What to produce
Every line of the listing that contains the word "down" is to be copied out.

►

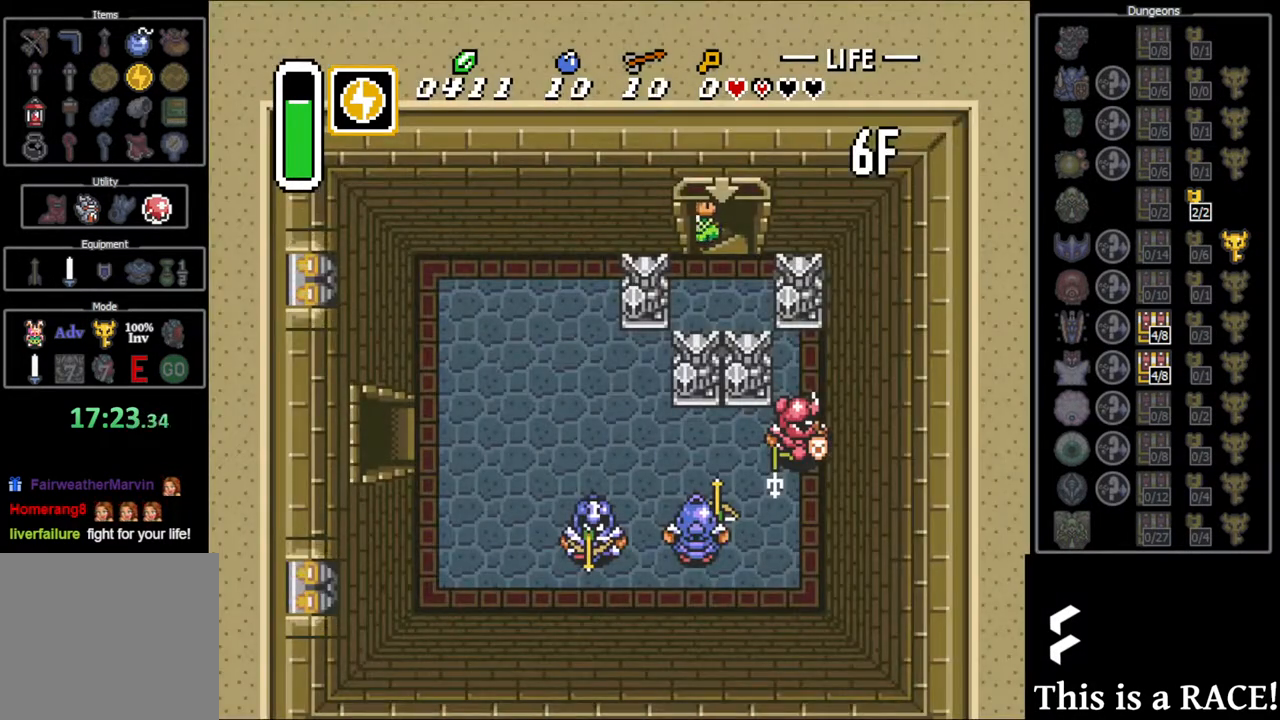
{"buttons": ["DPAD_LEFT"], "events": []}
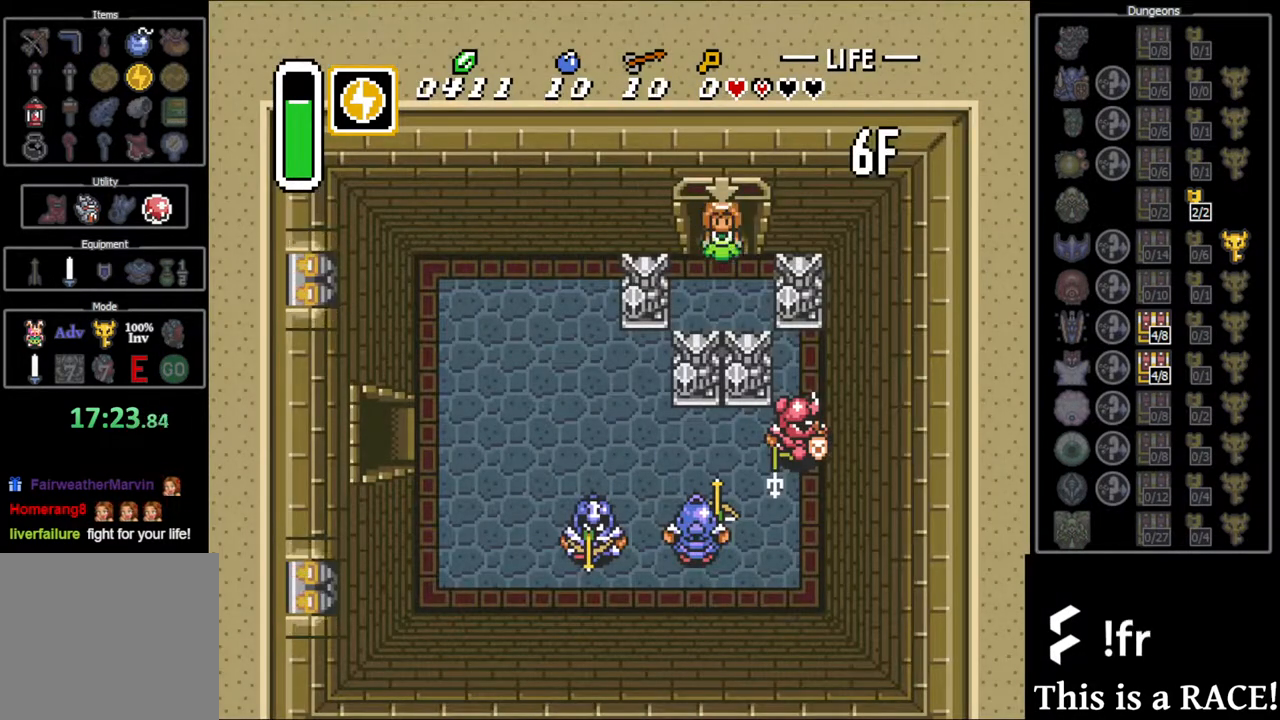
{"buttons": ["DPAD_LEFT"], "events": []}
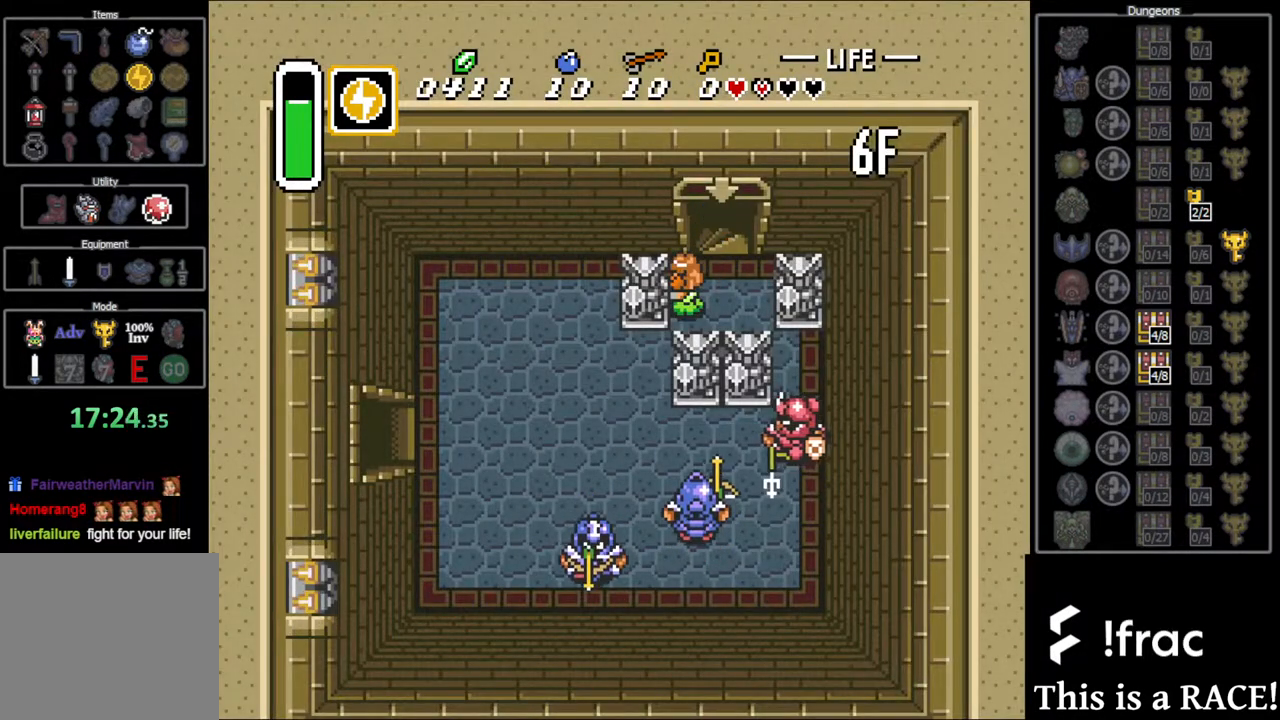
{"buttons": ["DPAD_LEFT"], "events": []}
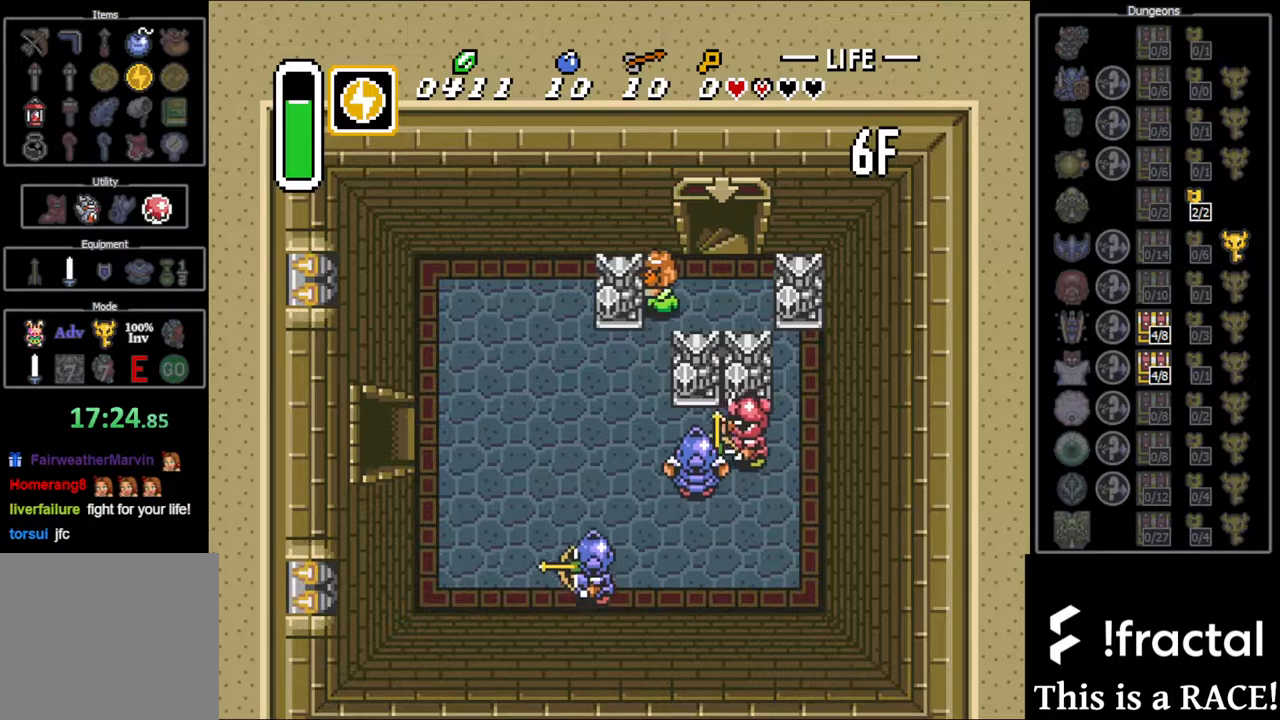
{"buttons": ["DPAD_DOWN"], "events": [[400, "DPAD_DOWN", "down"], [467, "DPAD_LEFT", "up"]]}
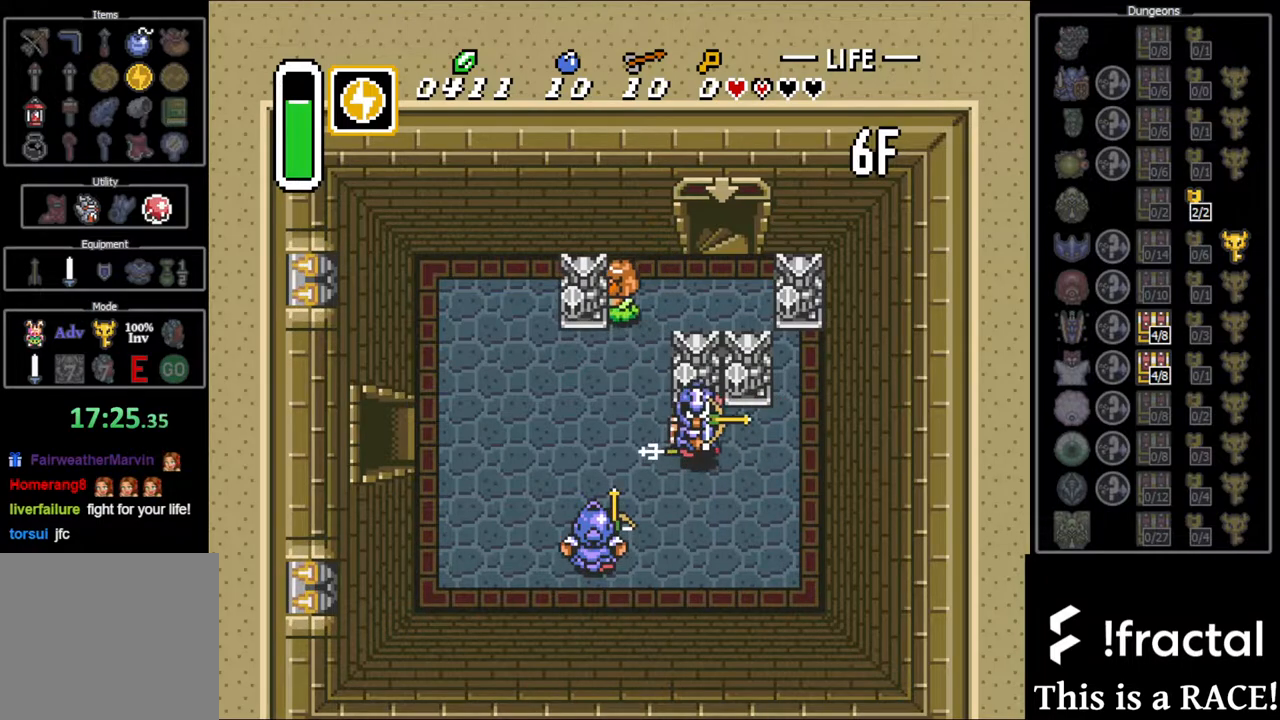
{"buttons": ["DPAD_LEFT"], "events": [[200, "DPAD_LEFT", "down"], [317, "DPAD_DOWN", "up"], [383, "DPAD_DOWN", "down"], [450, "DPAD_DOWN", "up"]]}
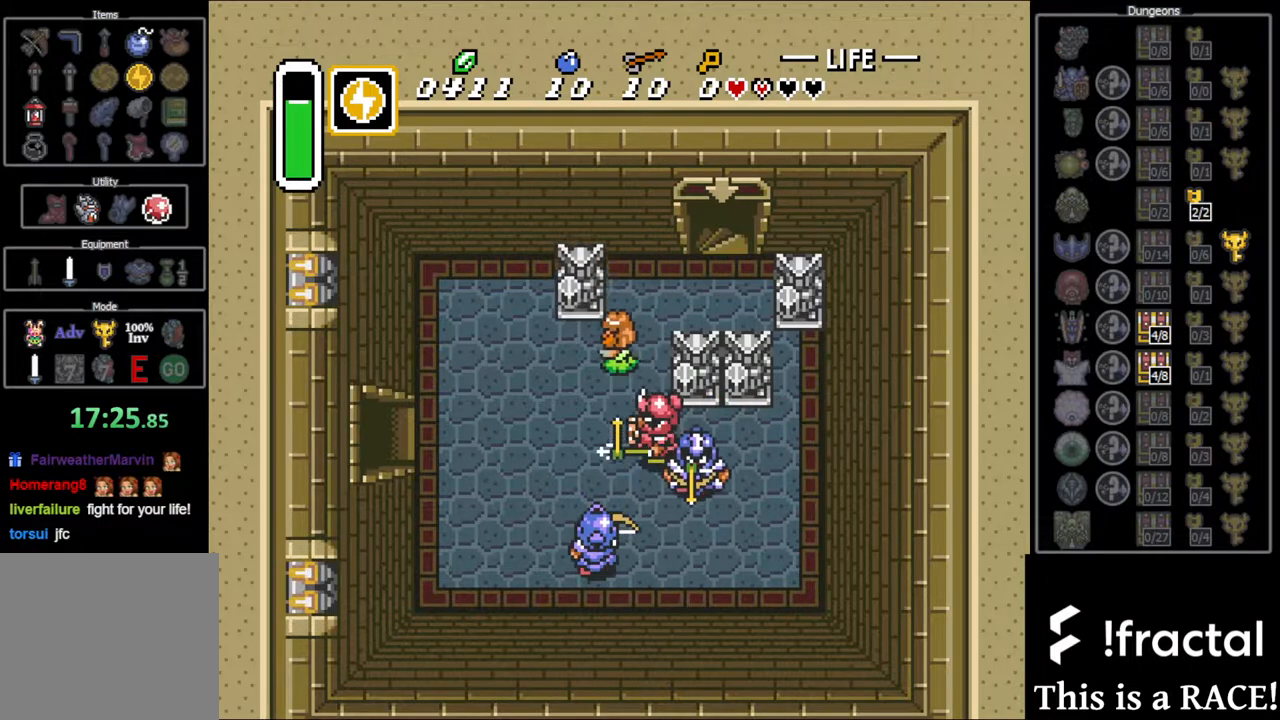
{"buttons": ["DPAD_DOWN", "DPAD_LEFT"], "events": [[50, "DPAD_DOWN", "down"], [283, "DPAD_DOWN", "up"], [417, "DPAD_DOWN", "down"]]}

◄

Written response
{"buttons": ["DPAD_DOWN"], "events": [[400, "DPAD_DOWN", "down"], [467, "DPAD_LEFT", "up"]]}
{"buttons": ["DPAD_LEFT"], "events": [[200, "DPAD_LEFT", "down"], [317, "DPAD_DOWN", "up"], [383, "DPAD_DOWN", "down"], [450, "DPAD_DOWN", "up"]]}
{"buttons": ["DPAD_DOWN", "DPAD_LEFT"], "events": [[50, "DPAD_DOWN", "down"], [283, "DPAD_DOWN", "up"], [417, "DPAD_DOWN", "down"]]}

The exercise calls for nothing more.